Community: While fitness is a main point of CrossFit clubs, many students value it more for the community. These clubs bring together students of all abilities, majors, and ages, forging a bond that many members believe can’t be replicated anywhere else.
- “Our gym was turned into a classroom this year, which is why we didn’t have space on campus. Our equipment was just locked up… It would literally be like 10 of us pulling dumbbells, wall balls, and mats outside in the grass and on the concrete every day, just to hit a workout together. You just don’t see people trying that hard to spend time together anywhere else,” says Dow.
- “I’ve met my best friends and my roommates through CrossFit… I couldn’t imagine where I would be if it wasn’t for this club,” says Flambaum.

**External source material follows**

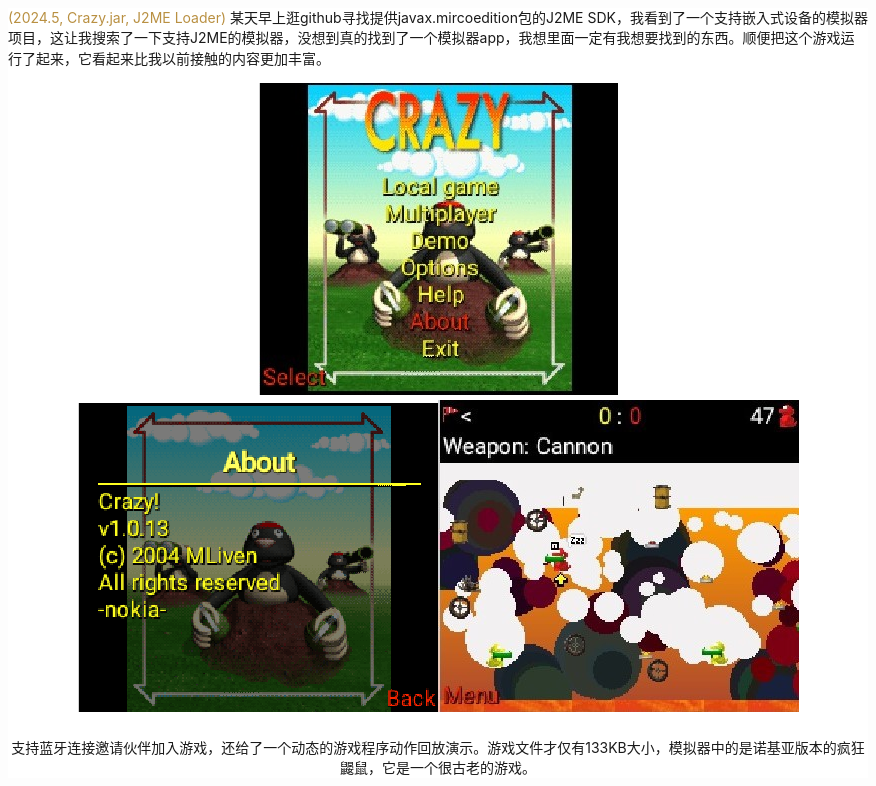 <span style="color:#b99042; ">(2024.5,  Crazy.jar, J2ME Loader)</span> 某天早上逛github寻找提供javax.mircoedition包的J2ME SDK，我看到了一个支持嵌入式设备的模拟器项目，这让我搜索了一下支持J2ME的模拟器，没想到真的找到了一个模拟器app，我想里面一定有我想要找到的东西。顺便把这个游戏运行了起来，它看起来比我以前接触的内容更加丰富。

<div><center><img src="Story/064617.jpeg"></center></div>



<div><center><img src="Story/070240.png"><img src="Story/064924.jpeg" ></center><br><center>支持蓝牙连接邀请伙伴加入游戏，还给了一个动态的游戏程序动作回放演示。游戏文件才仅有133KB大小，模拟器中的是诺基亚版本的疯狂鼹鼠，它是一个很古老的游戏。</center></div>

- “I think this is something really special,” adds Morrison. “So many people in my grade, coming in, struggled to find friends… because of COVID, and I can honestly say I have found easily the best group on campus.”
- “Our club is about CrossFit, but it’s not about working out, it’s about the community,” says Lauren Charlton, an officer and coach for Panther CrossFit. “I think the great thing about CrossFit is that it’s so disciplinary and fun and it’s just a great support system to have in college… I don’t know if I’d still be at Pitt without it.”